Ionic bond is considered an extreme case of a polar covalent bond. An ionic bond always results in compounds that are known as electrovalent or ionic compounds.
Here are some examples of Ionic bonds.
- KCl – Potassium Chloride
- K2O – Potassium Oxide
- K2Se – Potassium Selenide
- Sc2S – Cesium Sulfide
- BeBr2 – Beryllium Bromide
- MgF2 – Magnesium Fluoride
- MgSO4 – Magnesium Sulfate
Are coordination bonds ionic or covalent?
Ionic and Covalent bonds are both different types of bonds formed by different processes. A coordinate bond is also called a covalent bond, but these bonds aren’t ionic.
A coordinate covalent bond is formed when two atoms share a pair of electrons. In this bond formation atoms are involved, and a direct chemical bond is created between two atoms. In a coordinate bond, the difference is lower than 1.7 in the electronegativity values of the atoms.
An electrovalent bond is ionic, and it is formed when an electron transfers to another shell permanently. In this bond formation ions are involved and a type of electrostatic attraction is formed between two atoms. In an electrovalent bond, the difference is higher than 1.7 in the electronegativity values of the atoms.
What is the difference between ionic and covalent bonds and hydrogen bonds?
As I said, in chemistry, the slightest difference in a process can create a whole different thing. In chemistry, it is prominent to carefully perform the experiments if you want to avoid repetition. There are three types of bonds that are most mentioned in the books and sometimes seem similar, but they aren’t, let’s dive in and learn about them to avoid any mistakes.
A table for all the differences between covalent bonds and hydrogen bonds
|Covalent Bond||Hydrogen Bond|
|Chemicals bonds are Intermolecular||Chemicals bonds are intermolecular|
|The formation is between two atoms||The formation is between two different molecules and two different atoms|
|The strength of bonds varies from 100 to 1100 kJ/mol||The strength of bonds varies from 5 to 50 kJ/mol|
|Covalent bonds are chemical bonds||Hydrogen bonds are attraction forces|
|These are formed when two atoms share a pair of electrons||These are formed when attraction forces take place between different molecules and two atoms|
Here is a table of differences between ionic bonds and hydrogen bonds.
|Ionic Bond||Hydrogen bond|
|The strength is higher than hydrogen bonds||The strength is lower than ionic bonds|
|There is an electrostatic attraction in ionic bonds||There are intermolecular interactions in hydrogen bonds|
|These bonds are harder to breakdown||These are comparatively easy to breakdown|
|These bonds occur within ionic compounds||Hydrogen bonds occur between and within the molecules|
What are examples of coordinate and ionic bonds?
Whenever a definition of a term is difficult, examples always make it easy to understand.
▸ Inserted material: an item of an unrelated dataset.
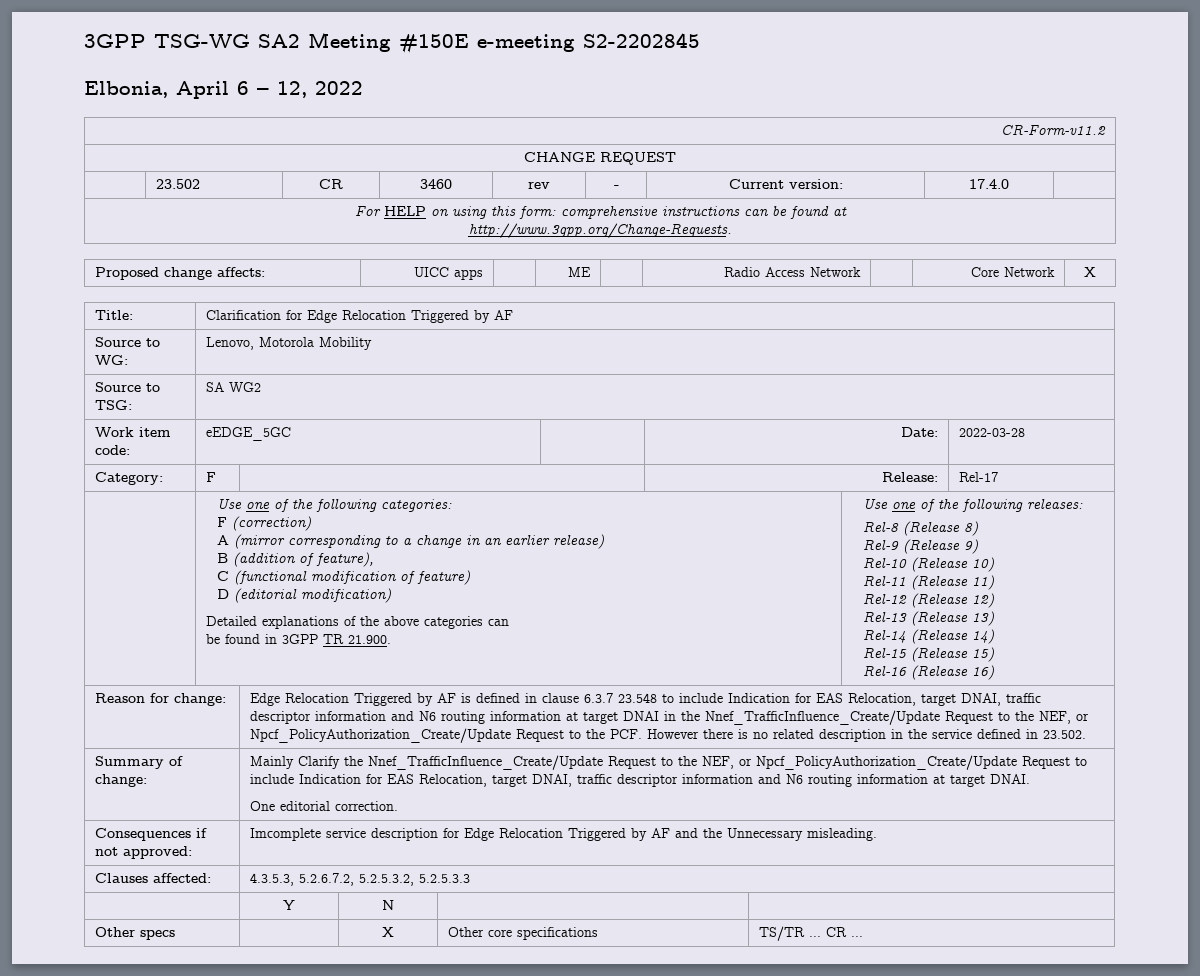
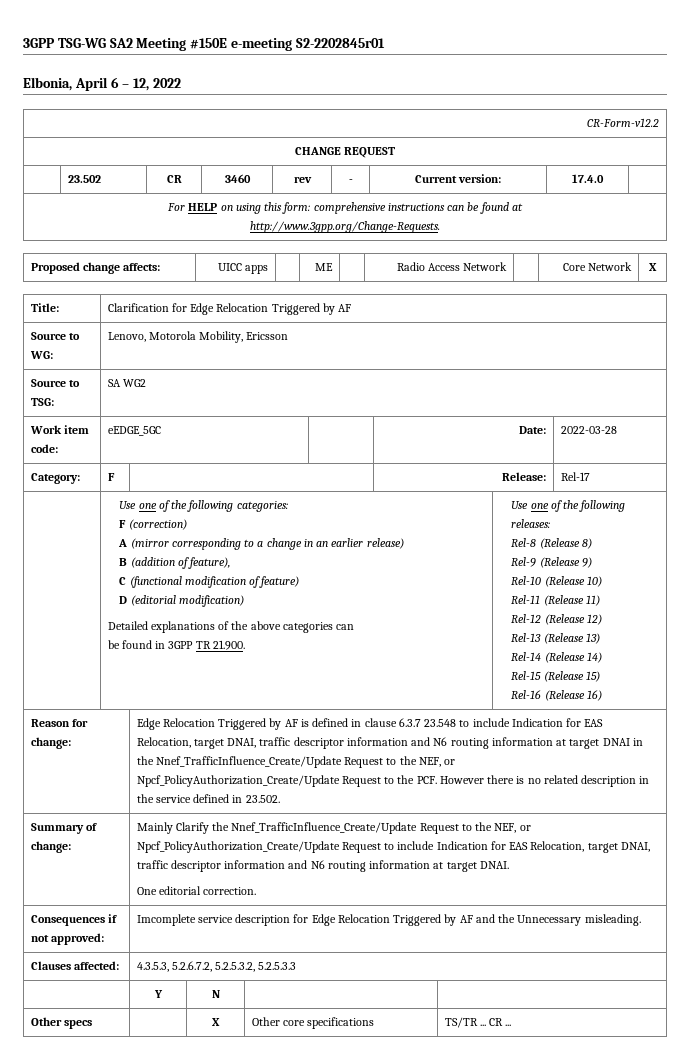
[583,33,700,48] S2-2202845 -> [295,38,385,48] S2-2202845r01
[1000,124,1106,135] CR-Form-v11.2 -> [587,118,660,127] CR-Form-v12.2
[319,337,373,350] Mobility -> [199,331,289,343] Mobility, Ericsson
There are people who merely learn and understand the examples because that is easier and less time-consuming.
Here are some examples of coordinate and ionic bonds.
Coordinate bonds examples:
- Ammonium (NH4+) ion.
- Ammonia Boron Trifluoride (NH3.BF3).
- Aluminum Chloride (Al2Cl6).
- Carbon monoxide (CO).
Ionic bonds examples:
- Li2O: lithium oxide.
- KF: potassium fluoride.
- CaCl: calcium chloride.
- NaCl: sodium chloride.
Coordination Bonding is also called a dative covalent bond. Such a bond is formed by sharing a pair of election from two atoms.
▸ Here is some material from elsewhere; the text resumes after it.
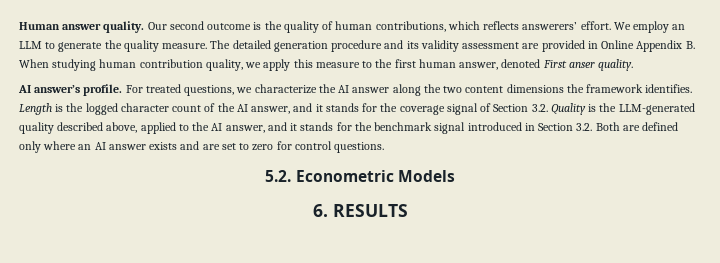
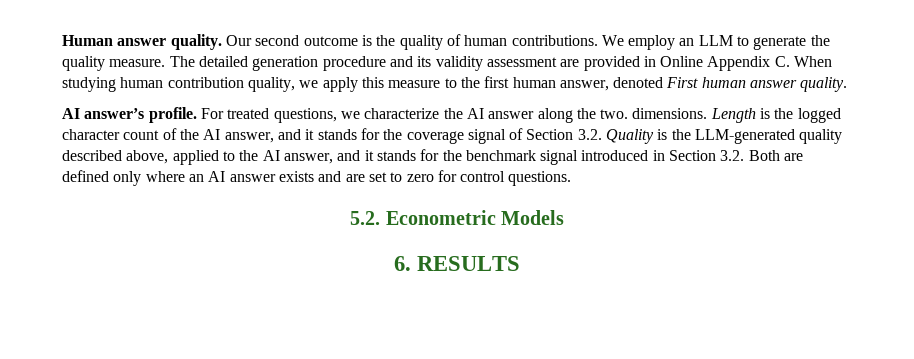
[375,21,611,32] contributions, which reflects answerers’ effort. -> [511,35,598,46] contributions.
[685,41,695,49] B. -> [774,56,790,67] C.
[568,62,595,68] anser -> [701,77,798,88] human answer
[443,84,693,93] two content dimensions the framework identifies. -> [600,108,708,119] two. dimensions.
Ionic Bonding is also known as an electrovalent bond. Such a bond is created because of electrostatic attraction when there is an attraction between the ions which are oppositely charged in a chemical compound.
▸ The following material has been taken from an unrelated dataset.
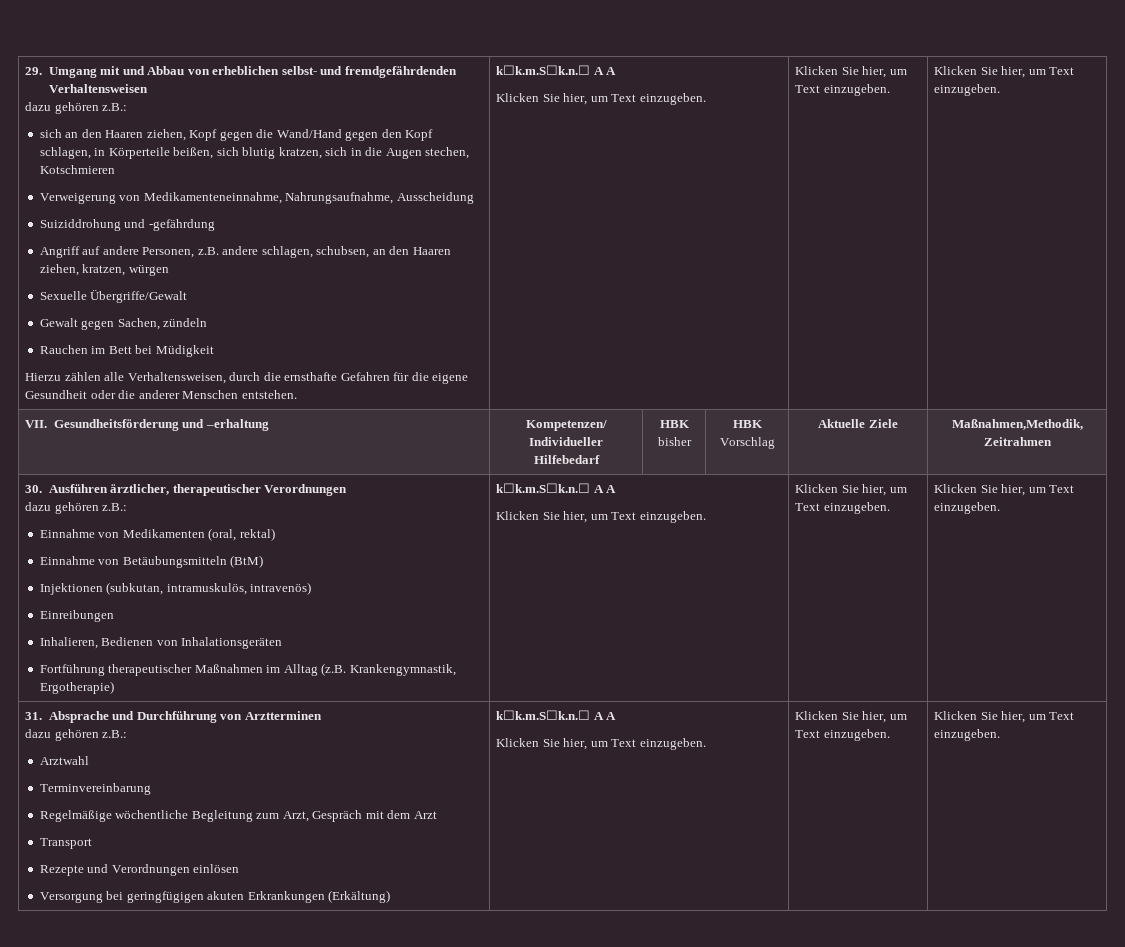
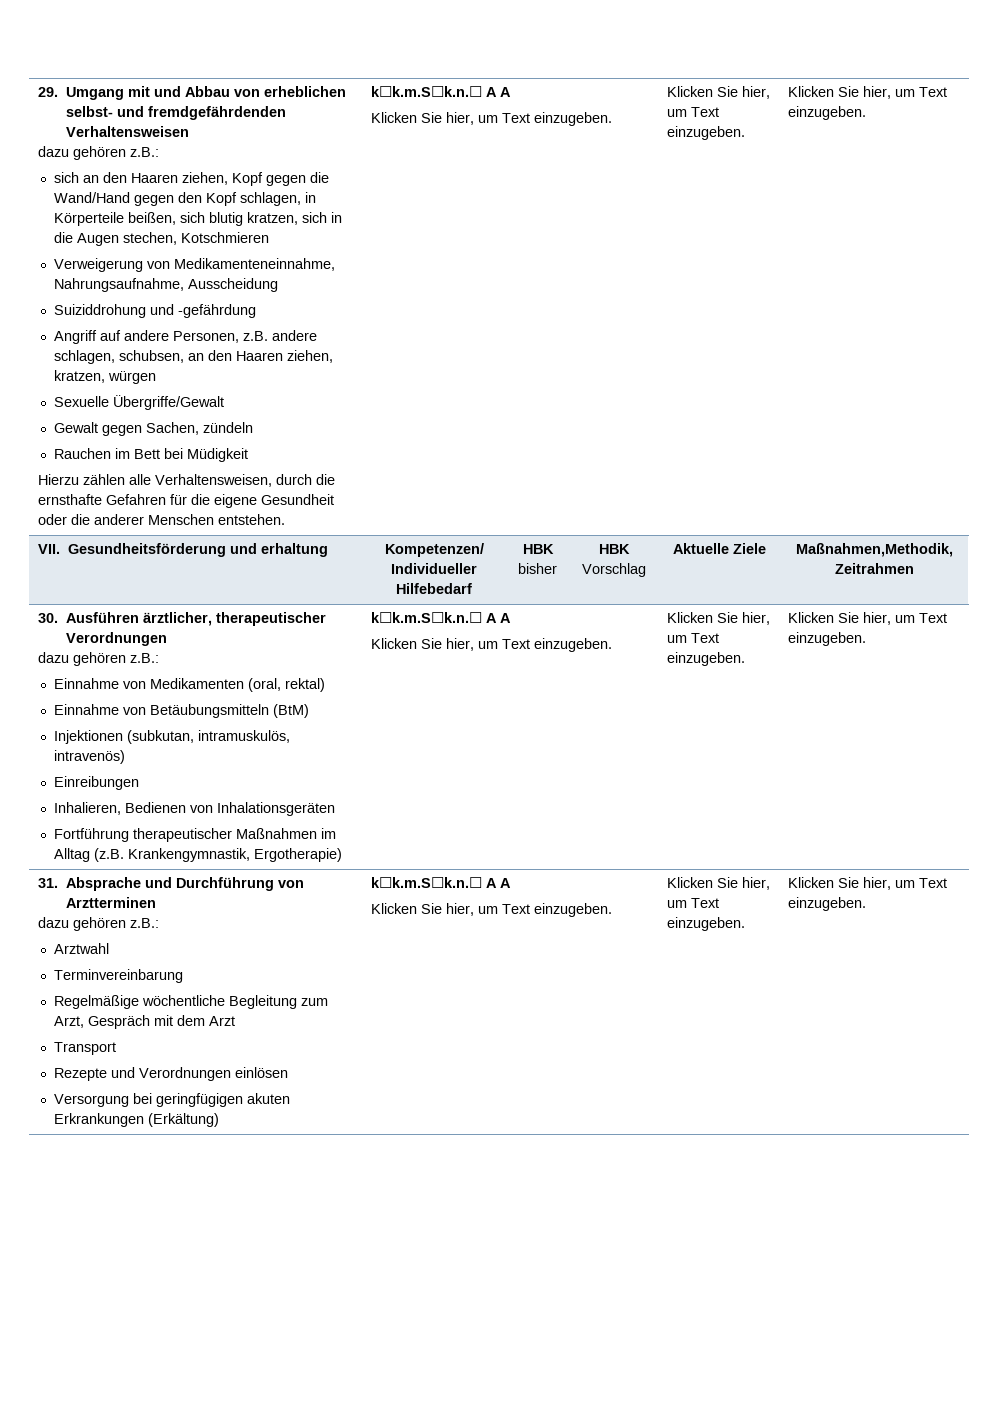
[205,419,269,431] –erhaltung -> [260,543,328,557] erhaltung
In this coordinate bond formation atoms are a part of it, moreover, a direct chemical bond is created between two atoms. The difference is lower than 1.7 in the electronegativity values of the atoms in coordinate bonds.
An electrovalent bond is ionic, and it is formed when an electron transfers to another shell permanently. This bond forms when ions are involved and a type of electrostatic attraction is produced between two atoms. The difference is higher than 1.7 in the electronegativity values of the atoms.